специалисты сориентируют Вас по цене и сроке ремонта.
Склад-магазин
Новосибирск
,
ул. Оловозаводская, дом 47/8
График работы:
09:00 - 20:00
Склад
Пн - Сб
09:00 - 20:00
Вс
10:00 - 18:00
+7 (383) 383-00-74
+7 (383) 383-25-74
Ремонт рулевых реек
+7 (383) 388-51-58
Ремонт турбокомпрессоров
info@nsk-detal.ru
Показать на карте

TO-DO ITEM
Copy all of the lines above word for word, keeping each one on its own line and changing no character.

SOLVED EXERCISE
специалисты сориентируют Вас по цене и сроке ремонта.
Склад-магазин
Новосибирск
,
ул. Оловозаводская, дом 47/8
График работы:
09:00 - 20:00
Склад
Пн - Сб
09:00 - 20:00
Вс
10:00 - 18:00
+7 (383) 383-00-74
+7 (383) 383-25-74
Ремонт рулевых реек
+7 (383) 388-51-58
Ремонт турбокомпрессоров
info@nsk-detal.ru
Показать на карте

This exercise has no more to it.